As a matter of fact, North Korean propaganda never ceases to remind its readers about the sorry fate of these two Middle Eastern strongmen and alleged suffering of their former subjects. Often such reminders are combined with an explicit message that only the existence of a nuclear deterrent safeguards the North Korean people from the tragic fate of the Iraqis and Libyans.

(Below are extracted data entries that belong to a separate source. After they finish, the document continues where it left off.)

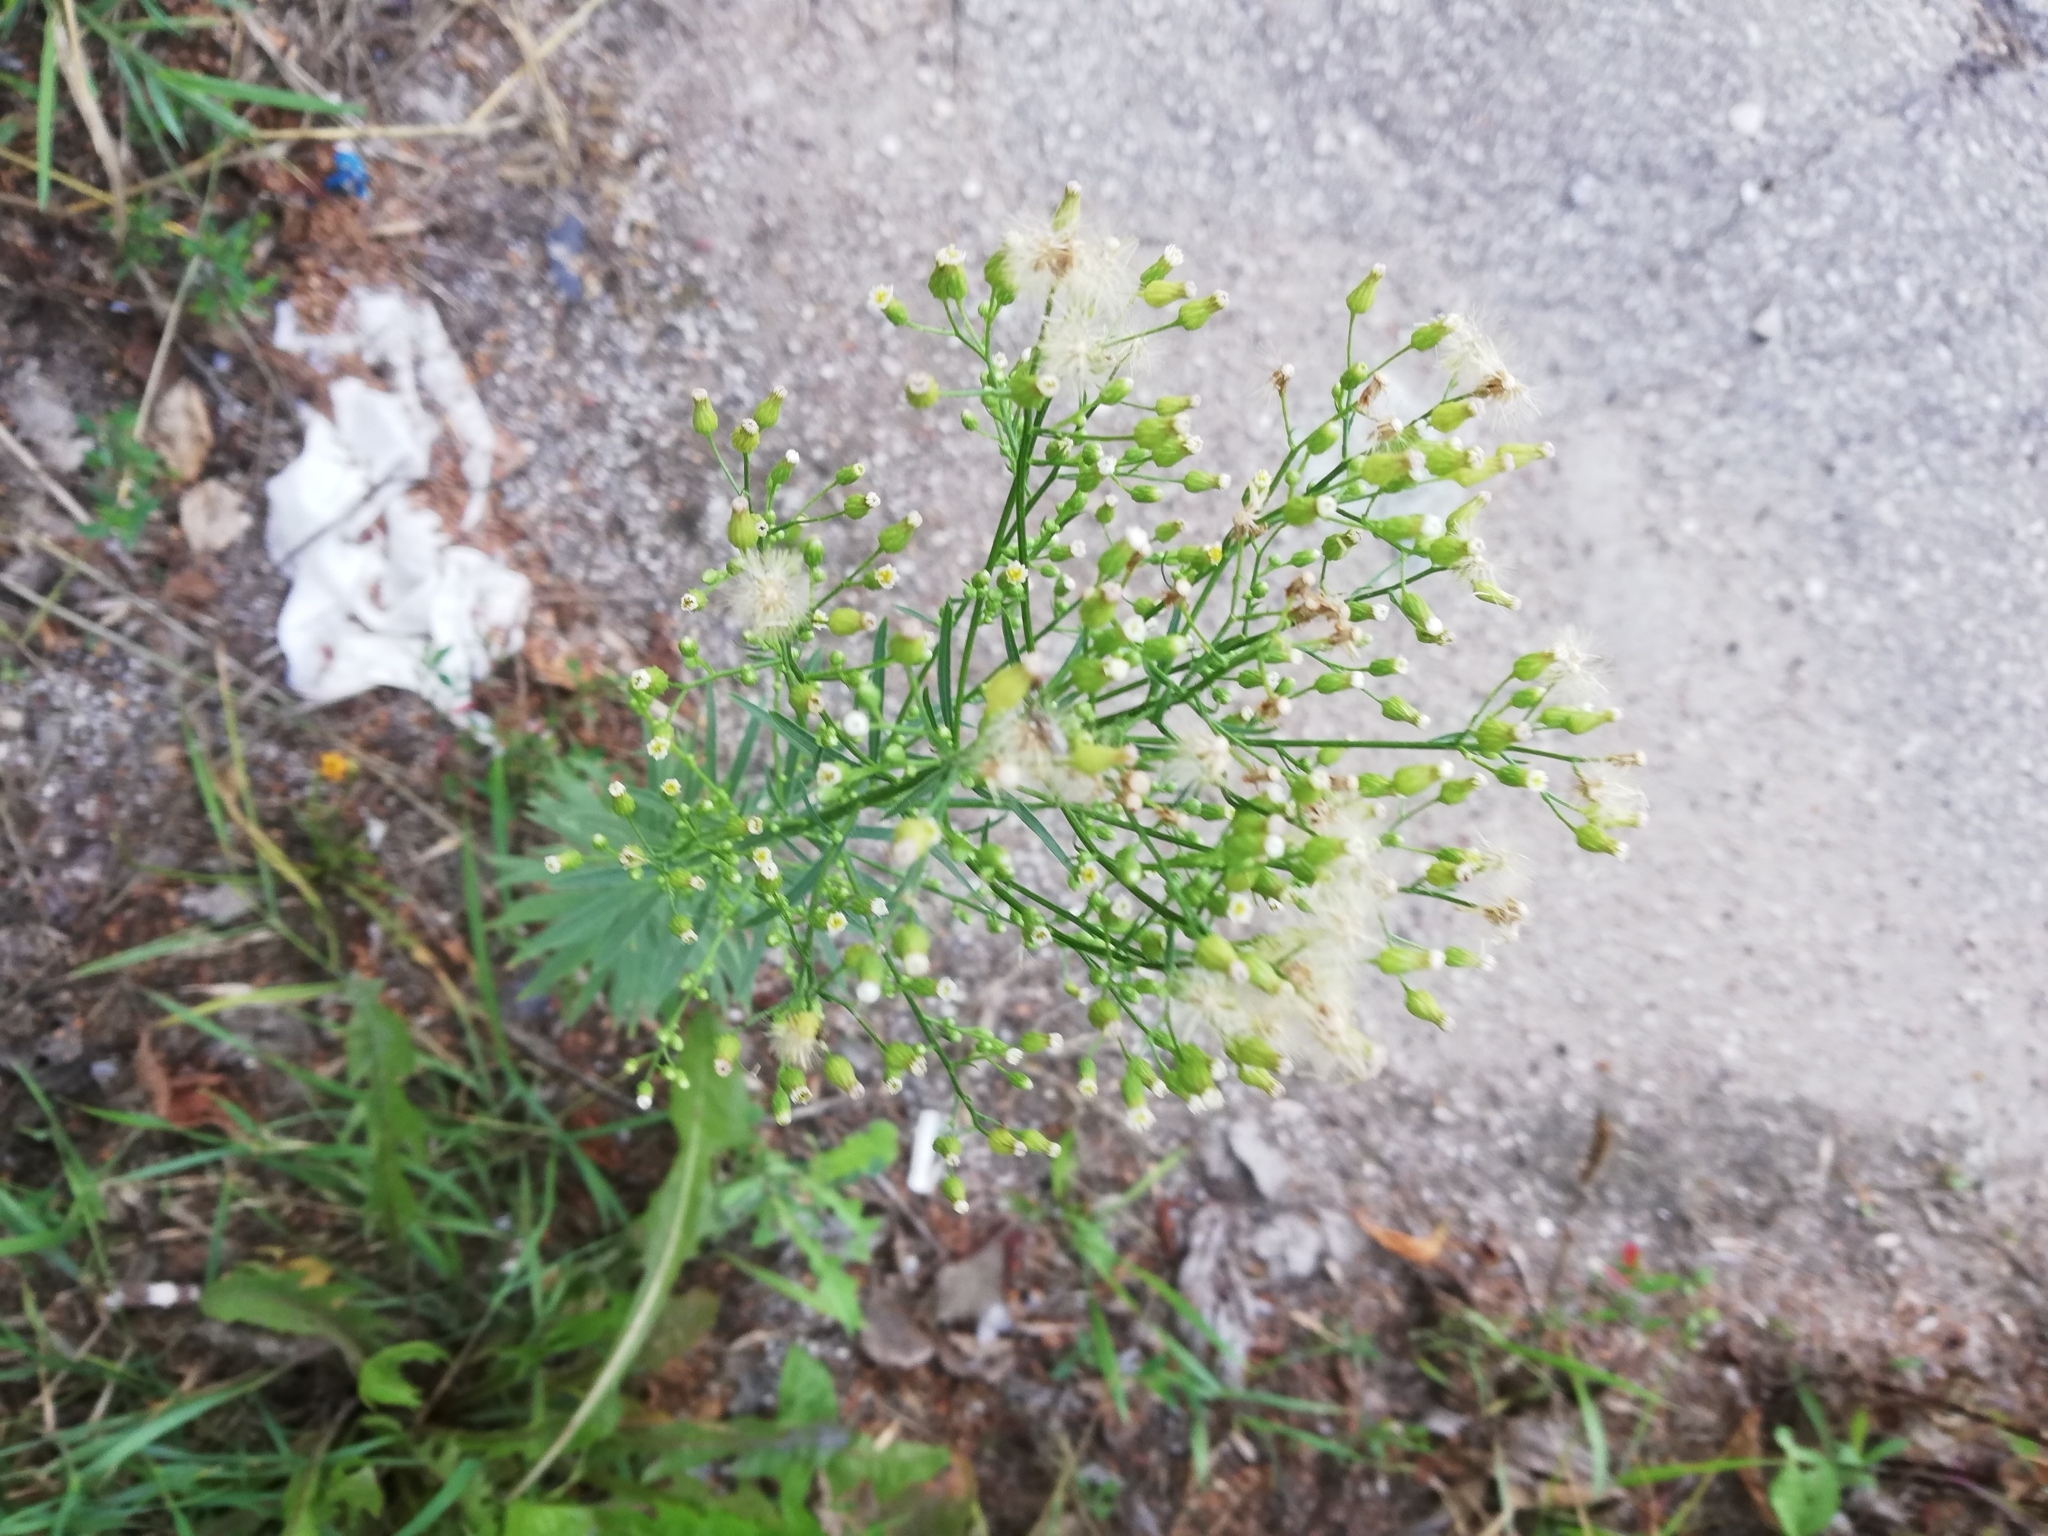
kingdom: Plantae
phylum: Tracheophyta
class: Magnoliopsida
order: Asterales
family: Asteraceae
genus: Erigeron
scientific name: Erigeron canadensis
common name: Canadian fleabane
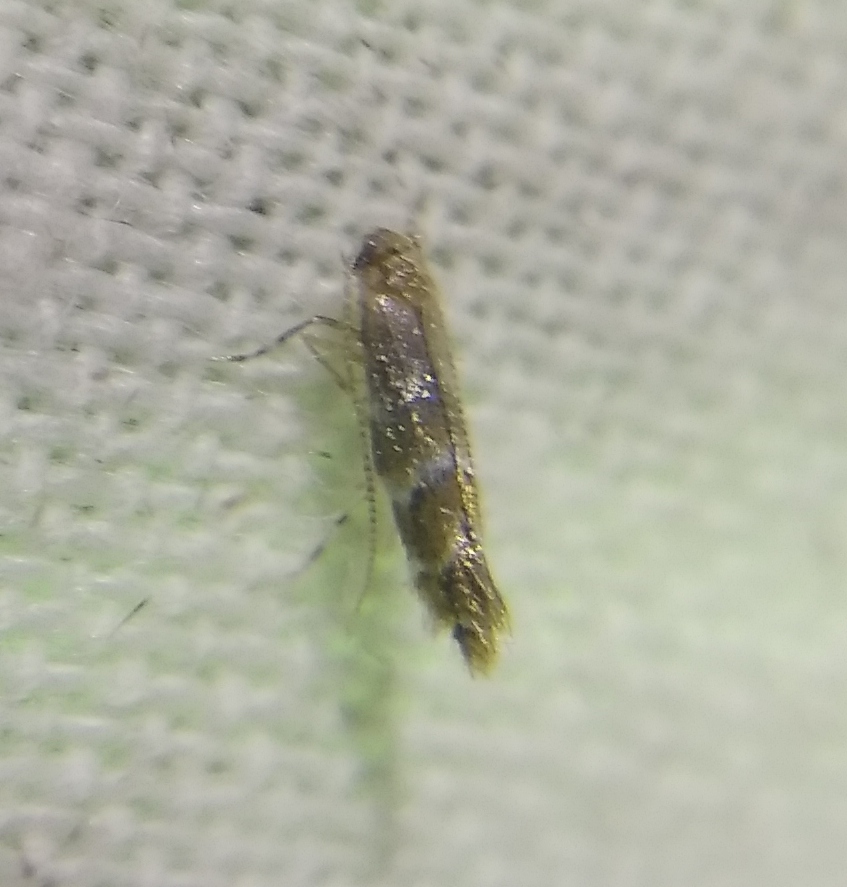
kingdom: Animalia
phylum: Arthropoda
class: Insecta
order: Lepidoptera
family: Gracillariidae
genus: Cameraria
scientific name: Cameraria ohridella
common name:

For a change, North Korean propaganda tells what the North Korean decision-makers actually believe – and, frankly, the recent events have seemingly demonstrated that their line of reasoning is by no means paranoid. After all, the late Colonel Gaddafi is the only strongman in history who agreed to swap his (admittedly, half-baked) nuclear weapons acquisition programme for western promises of economic advantages. Everybody knows how badly things turned out for the credulous dictator.
Even if the economic sanctions lead to a decline in living standards, the North Korean populace is likely to do what their parents and grandparents always did: Keep their mouth shut...
Ten years ago, after the nuclear deal with Libya was struck, US diplomats said that North Koreans should learn from Gaddafi’s experience. No doubt, they did just that, even though the lesson might be quite different from what people in Washington once hoped for.
Neither sticks nor carrots
Another difference is that the US and the outside world in general has neither sticks nor carrots sufficient to push or lure the North Koreans into a deal. Iran might be a curious case of a cross between a democracy and theocracy, but it is clearly a place where people vote and where they have manifold ways to express their concerns and worries.
North Korea is different. North Koreans do not vote – or, to be more precise, they vote with predetermined results. Starting in the late 1940s North Korean “elections” allow only one candidate per district, and since 1957 the official published reports after every elections tell us that 100 percent of all voters cast their votes for the government-appointed candidates.
A riot, let alone a rally, is something unthinkable in North Korea (there were some minor riots at soccer matches and marketplaces, but clearly of a non-political nature).
Thus, even if the economic sanctions lead to a decline in living standards, the North Korean populace is likely to do what their parents and grandparents always did: Keep their mouth shut and, when ordered, rush to government rallies, where they will profess their unwavering enthusiasm for the Kim family and its policies.
In the late 1990s, a massive famine killed some 600,000 people, or 2.5 percent of the entire population, but no cases of riots were reported.
Rusty surveillance
Things might be somewhat different now: The surveillance bureaucracy is getting rusty. Nonetheless, only a massive economic deprivation (if any) is likely to provoke serious discontent, so North Korean leaders have little reason to worry that sanctions will lead to internal instability.
On the other hand, Pyongyang’s leaders are under little pressure to deliver better living standards. They do not mind if their subjects’ lives improve, and in recent years they have done much to promote an economic recovery. Nonetheless, in a system where the majority has almost no way to influence the decision-making, the government is unlikely to seriously compromise on security issues for the sake of some economic gains.
So, North Korea is no Iran. The upsurge of hopes, brought about by the Iranian nuclear deal, might indeed lead to some diplomatic moves around Pyongyang. However, one can be pretty sure that these efforts will end in nought.
North Korean leaders have no reason to compromise on nukes. Such a deal would damage their security, giving them little in return, and they understand this only too well.
Andrei Lankov is professor of Korean Studies at Kookmin University, Seoul. He is the author of “The Real North Korea: Life and Politics in the Failed Stalinist Utopia”.
The views expressed in this article are the author’s own and do not necessarily reflect Al Jazeera’s editorial policy.